Particularly harsh on the young physicist was the fact that the senior
English and European physicists were not willing to openly support his
work although many of them approved of it privately. This embittered him
and eventually led to his moving to the United States where he remained
at the University of Chicago for the rest of his career. The drama
associated with this episode has now been brought out as a novel "Empire
of the Stars" by Arthur I. Miller. Some suggest that the autocracy of
Eddington may have delayed the progress of astrophysics by 1 or 2
decades.
A young RA Fisher had a similar problem with the senior Karl Pearson. In
Wikipedia:
http://en.wikipedia.org/wiki/Karl_Pearson
In the 1930s he had a protracted feud with R.A. Fisher over a
statistical disagreement, which continued after his death through his
son.
http://en.wikipedia.org/wiki/Ronald_Fisher
With the end of the war he went looking for a new job, and was offered
one at the famed Galton Laboratory by Karl Pearson.
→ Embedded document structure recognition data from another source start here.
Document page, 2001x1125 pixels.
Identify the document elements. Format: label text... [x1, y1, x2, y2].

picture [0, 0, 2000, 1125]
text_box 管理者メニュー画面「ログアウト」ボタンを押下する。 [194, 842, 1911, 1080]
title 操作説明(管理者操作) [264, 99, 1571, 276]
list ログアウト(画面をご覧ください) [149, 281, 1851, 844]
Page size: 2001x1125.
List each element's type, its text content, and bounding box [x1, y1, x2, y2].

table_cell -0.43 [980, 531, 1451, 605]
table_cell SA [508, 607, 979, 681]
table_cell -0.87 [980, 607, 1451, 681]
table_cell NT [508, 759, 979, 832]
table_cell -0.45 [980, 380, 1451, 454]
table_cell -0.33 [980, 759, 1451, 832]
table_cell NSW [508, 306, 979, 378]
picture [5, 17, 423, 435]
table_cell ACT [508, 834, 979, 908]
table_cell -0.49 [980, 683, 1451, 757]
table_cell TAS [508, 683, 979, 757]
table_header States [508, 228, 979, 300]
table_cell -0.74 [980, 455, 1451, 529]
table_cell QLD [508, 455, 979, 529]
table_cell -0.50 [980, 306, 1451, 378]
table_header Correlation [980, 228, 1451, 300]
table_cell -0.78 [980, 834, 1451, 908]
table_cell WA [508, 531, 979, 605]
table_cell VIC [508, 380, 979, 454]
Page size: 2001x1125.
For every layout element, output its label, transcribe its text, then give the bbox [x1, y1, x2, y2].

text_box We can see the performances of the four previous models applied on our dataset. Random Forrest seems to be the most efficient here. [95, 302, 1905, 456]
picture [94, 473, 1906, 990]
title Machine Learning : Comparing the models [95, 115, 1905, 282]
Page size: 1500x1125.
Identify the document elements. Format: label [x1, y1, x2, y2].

Because he saw the
developing rivalry with Pearson as a professional obstacle, however, he
accepted instead a temporary job as a statistician with a small
agricultural station in the country in 1919.
There is some more here:
http://taxa.epi.umn.edu/~mbmiller/journals/brit_j_phil_sci/198306_Baird_Fisher-Pearson_chi-square_debate.pdf
It is interesting to me that the Pearsons could be so persistent when they
were so obviously wrong (from our perspective today anyway).